Task: In the listing below, start your output at the line with "Отцы с детьми (число), с 3 детьми: 312 -> 506" and end it after the line with "Матери с детьми", copying every line exactly.

Records provided:
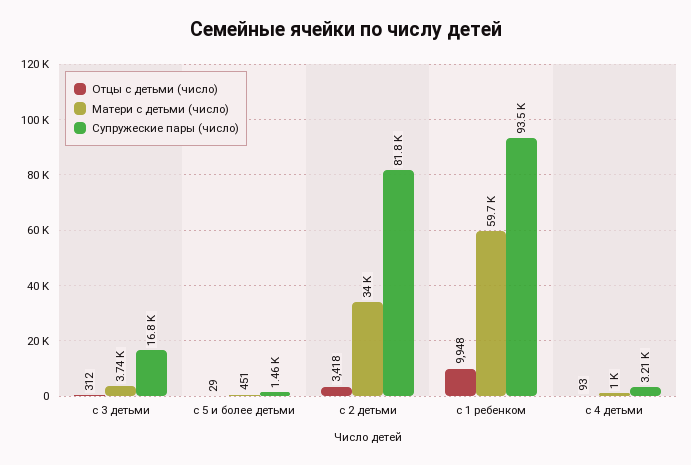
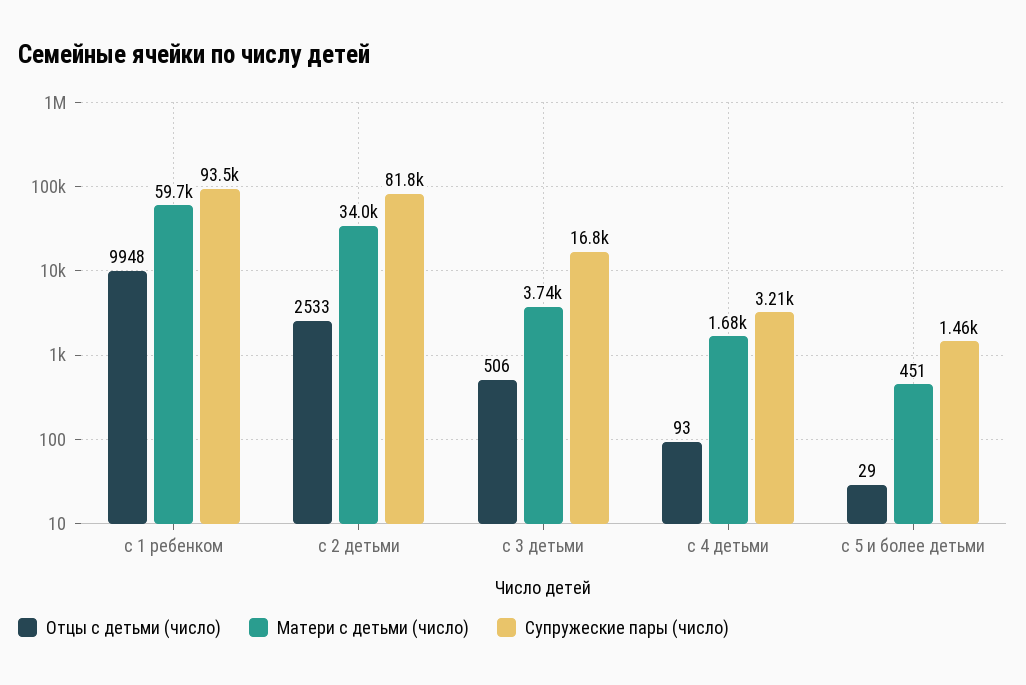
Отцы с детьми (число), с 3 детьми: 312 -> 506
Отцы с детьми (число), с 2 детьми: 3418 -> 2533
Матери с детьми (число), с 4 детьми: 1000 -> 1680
==
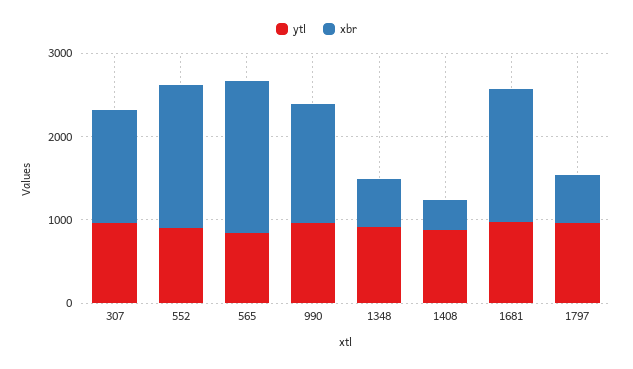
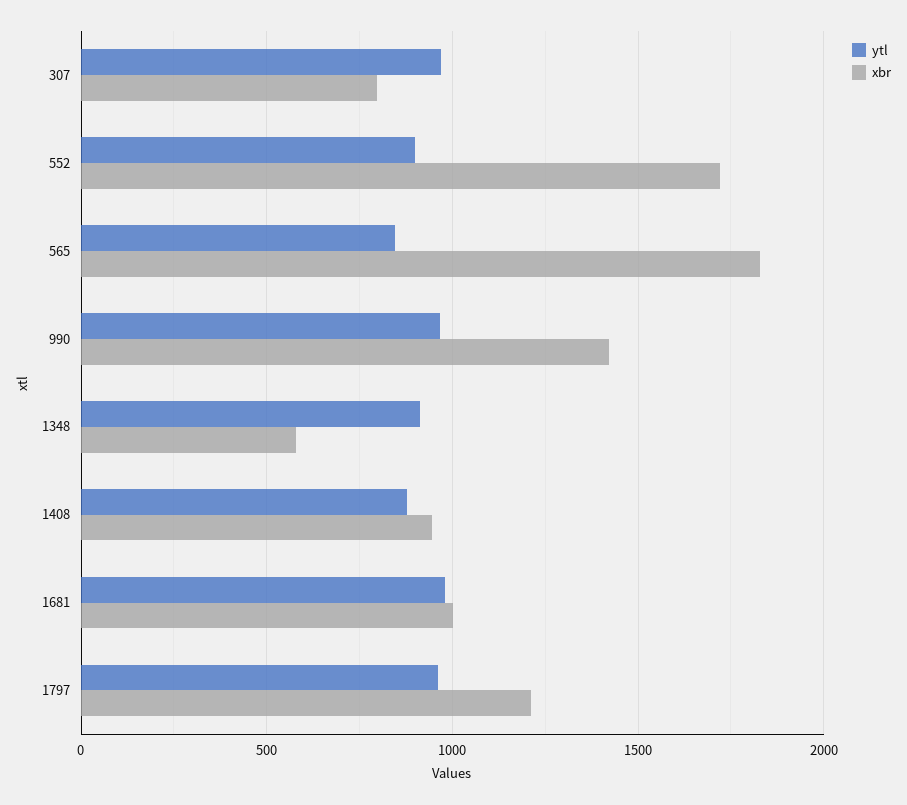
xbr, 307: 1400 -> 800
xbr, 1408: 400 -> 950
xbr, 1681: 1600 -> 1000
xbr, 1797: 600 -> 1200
* * *
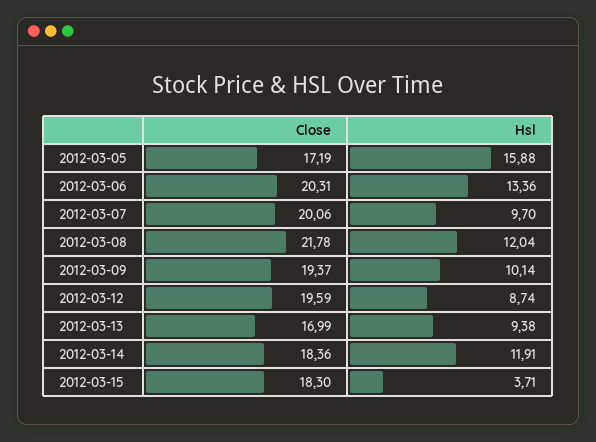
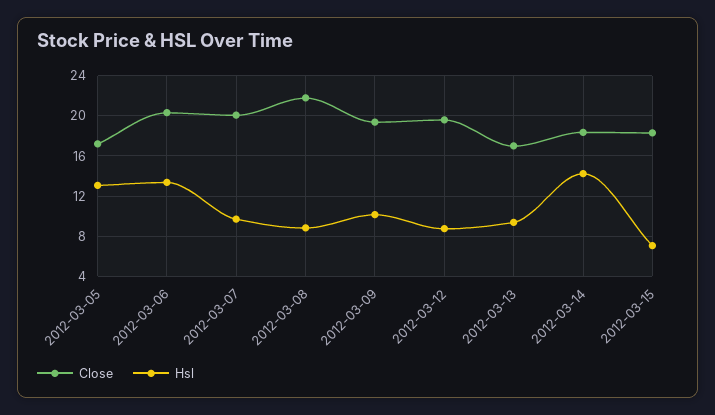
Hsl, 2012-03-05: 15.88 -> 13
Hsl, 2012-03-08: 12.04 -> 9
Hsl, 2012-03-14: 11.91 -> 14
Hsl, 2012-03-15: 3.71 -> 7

Exercise result:
Отцы с детьми (число), с 3 детьми: 312 -> 506
Отцы с детьми (число), с 2 детьми: 3418 -> 2533
Матери с детьми (число), с 4 детьми: 1000 -> 1680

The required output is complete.